**WHAT TO DO**.
#1 According to the protest article, on what date was Moore's next protest planned?
#2 Swap "Transcribe" for "Write out" in the records, starting at the first line and ending at the line that contains "অস্তিত্বনাশের", and leave everything else unchanged. Give only those lines.
** START TEXT EXCERPT **
He can take his protest to the road and risk getting flattened by traffic.

Or he can stage a rally on private property and take the chance of getting arrested.

At this juncture, Moore's leaning towards "civil disobedience."

Chair of the NatureCoast Coalition for Peace and Justice, Moore asked for permission last week to hold a two-hour protest outside the offices of U.S. Rep. Ginny Brown-Waite, R-Brooksville.

Waite and her staff operate out of a strip mall on Spring Hill Drive, near the National Guard Armory. A lease agreement prohibits any gatherings on the private property.

Moore staged a protest in April outside Brown-Waite's offices on the Spring Hill Drive right-of-way. With the speed limit on that stretch set at 55 mph, Moore said his group was nearly run over by the vehicles racing by.

To avoid that scenario for his next protest on June 24, Moore asked the sheriff's office to block a lane of Spring Hill Drive for two hours. He was told to secure a permit first from the county.

A "special events permit" requires a $35 application fee, a million dollar liability insurance policy, a 30-day processing period and a notarized indemnity agreement, Moore has learned. Moore has decided that option is no good.
** END TEXT EXCERPT **
** START MATERIAL PROVIDED **
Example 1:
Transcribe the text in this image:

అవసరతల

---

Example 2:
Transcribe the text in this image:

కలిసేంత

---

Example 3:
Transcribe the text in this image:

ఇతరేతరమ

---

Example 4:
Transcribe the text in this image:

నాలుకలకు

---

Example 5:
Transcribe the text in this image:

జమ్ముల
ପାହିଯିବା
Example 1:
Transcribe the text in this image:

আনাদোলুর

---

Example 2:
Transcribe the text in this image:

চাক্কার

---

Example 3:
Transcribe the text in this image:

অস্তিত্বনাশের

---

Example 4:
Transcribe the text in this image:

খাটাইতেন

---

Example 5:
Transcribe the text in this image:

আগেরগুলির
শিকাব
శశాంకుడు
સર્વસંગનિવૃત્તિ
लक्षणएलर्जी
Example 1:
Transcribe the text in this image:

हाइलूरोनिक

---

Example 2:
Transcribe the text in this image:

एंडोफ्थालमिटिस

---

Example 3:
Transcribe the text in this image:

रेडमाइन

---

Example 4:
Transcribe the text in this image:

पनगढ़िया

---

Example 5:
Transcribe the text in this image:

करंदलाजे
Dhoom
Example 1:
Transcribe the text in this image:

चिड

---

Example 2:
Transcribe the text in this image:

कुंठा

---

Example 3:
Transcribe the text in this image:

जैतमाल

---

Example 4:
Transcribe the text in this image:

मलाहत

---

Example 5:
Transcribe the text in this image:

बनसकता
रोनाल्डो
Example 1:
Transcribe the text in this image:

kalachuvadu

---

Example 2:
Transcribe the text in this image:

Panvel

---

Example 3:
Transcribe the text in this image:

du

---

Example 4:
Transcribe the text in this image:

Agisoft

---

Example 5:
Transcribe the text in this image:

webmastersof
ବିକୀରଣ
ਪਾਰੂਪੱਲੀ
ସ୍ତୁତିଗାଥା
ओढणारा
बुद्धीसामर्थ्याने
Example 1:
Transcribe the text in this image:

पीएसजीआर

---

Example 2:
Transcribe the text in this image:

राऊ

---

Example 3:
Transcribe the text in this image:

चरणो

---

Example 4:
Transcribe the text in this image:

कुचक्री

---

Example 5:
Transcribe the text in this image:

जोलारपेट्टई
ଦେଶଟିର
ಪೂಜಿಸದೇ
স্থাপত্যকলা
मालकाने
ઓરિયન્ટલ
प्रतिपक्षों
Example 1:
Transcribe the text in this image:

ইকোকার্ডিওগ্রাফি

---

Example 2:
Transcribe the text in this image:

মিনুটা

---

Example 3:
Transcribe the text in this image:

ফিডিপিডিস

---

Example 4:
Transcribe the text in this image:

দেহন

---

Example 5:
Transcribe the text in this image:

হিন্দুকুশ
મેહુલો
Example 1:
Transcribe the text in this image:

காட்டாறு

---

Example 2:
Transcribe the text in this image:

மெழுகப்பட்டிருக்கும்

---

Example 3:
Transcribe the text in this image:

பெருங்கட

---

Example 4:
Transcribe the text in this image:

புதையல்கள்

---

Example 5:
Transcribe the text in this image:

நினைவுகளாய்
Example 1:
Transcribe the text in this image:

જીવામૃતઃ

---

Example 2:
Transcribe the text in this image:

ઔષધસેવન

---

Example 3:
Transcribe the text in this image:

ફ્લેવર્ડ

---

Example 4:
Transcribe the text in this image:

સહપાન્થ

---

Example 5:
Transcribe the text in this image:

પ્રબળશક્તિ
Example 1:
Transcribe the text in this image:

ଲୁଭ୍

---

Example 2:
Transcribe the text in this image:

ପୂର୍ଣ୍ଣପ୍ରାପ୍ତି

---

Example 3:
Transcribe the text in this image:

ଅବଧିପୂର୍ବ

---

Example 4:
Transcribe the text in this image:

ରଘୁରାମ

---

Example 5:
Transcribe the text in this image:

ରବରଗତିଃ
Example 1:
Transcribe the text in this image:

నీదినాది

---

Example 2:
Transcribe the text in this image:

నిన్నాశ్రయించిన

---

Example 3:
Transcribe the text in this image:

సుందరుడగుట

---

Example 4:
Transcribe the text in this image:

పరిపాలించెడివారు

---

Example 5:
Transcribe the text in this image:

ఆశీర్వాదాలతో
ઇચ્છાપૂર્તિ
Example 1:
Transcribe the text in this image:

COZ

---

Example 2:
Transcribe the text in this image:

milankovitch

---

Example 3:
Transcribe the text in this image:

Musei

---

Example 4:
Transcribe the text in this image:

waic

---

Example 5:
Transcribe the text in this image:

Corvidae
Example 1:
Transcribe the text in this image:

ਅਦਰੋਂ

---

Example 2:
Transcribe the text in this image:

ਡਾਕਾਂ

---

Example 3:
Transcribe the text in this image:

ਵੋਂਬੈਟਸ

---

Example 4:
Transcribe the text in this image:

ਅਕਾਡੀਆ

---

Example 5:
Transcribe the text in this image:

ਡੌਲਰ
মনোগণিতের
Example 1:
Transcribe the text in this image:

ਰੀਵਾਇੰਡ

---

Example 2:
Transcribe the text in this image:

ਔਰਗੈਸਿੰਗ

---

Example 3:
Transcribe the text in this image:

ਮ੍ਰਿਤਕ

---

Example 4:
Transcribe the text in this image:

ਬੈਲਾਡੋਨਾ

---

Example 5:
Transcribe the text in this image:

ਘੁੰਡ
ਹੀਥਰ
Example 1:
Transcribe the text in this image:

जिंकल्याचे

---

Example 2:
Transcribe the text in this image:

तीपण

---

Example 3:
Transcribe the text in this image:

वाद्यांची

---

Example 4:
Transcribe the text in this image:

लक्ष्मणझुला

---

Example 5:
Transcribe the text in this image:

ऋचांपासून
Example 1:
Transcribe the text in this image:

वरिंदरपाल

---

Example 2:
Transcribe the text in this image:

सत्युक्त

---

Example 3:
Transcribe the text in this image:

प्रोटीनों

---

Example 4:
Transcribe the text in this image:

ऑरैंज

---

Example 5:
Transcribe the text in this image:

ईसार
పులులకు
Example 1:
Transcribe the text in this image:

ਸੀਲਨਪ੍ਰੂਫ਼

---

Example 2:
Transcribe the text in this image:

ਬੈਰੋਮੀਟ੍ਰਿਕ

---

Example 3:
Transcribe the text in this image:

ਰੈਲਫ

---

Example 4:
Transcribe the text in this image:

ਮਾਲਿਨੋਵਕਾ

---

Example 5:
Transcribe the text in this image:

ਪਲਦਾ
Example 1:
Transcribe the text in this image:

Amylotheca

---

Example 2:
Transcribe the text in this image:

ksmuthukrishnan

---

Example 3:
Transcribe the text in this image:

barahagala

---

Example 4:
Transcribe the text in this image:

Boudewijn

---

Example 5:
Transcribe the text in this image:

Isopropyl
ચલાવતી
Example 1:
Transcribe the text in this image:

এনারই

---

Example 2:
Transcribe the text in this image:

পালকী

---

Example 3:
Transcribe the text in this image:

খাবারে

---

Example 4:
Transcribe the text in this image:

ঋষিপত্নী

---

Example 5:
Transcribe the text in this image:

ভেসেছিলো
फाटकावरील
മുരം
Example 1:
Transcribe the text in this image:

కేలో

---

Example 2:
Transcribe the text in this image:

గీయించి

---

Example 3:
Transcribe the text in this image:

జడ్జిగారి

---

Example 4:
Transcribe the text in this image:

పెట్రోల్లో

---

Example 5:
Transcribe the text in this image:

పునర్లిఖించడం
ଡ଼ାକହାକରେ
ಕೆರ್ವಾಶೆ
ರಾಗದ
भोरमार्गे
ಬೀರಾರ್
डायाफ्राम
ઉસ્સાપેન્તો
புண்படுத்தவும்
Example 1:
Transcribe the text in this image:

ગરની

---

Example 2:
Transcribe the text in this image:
** END MATERIAL PROVIDED **
**RESPONSES TO THE EXERCISE**.
#1 June 24

#2
Example 1:
Write out the text in this image:

అవసరతల

---

Example 2:
Write out the text in this image:

కలిసేంత

---

Example 3:
Write out the text in this image:

ఇతరేతరమ

---

Example 4:
Write out the text in this image:

నాలుకలకు

---

Example 5:
Write out the text in this image:

జమ్ముల
ପାହିଯିବା
Example 1:
Write out the text in this image:

আনাদোলুর

---

Example 2:
Write out the text in this image:

চাক্কার

---

Example 3:
Write out the text in this image:

অস্তিত্বনাশের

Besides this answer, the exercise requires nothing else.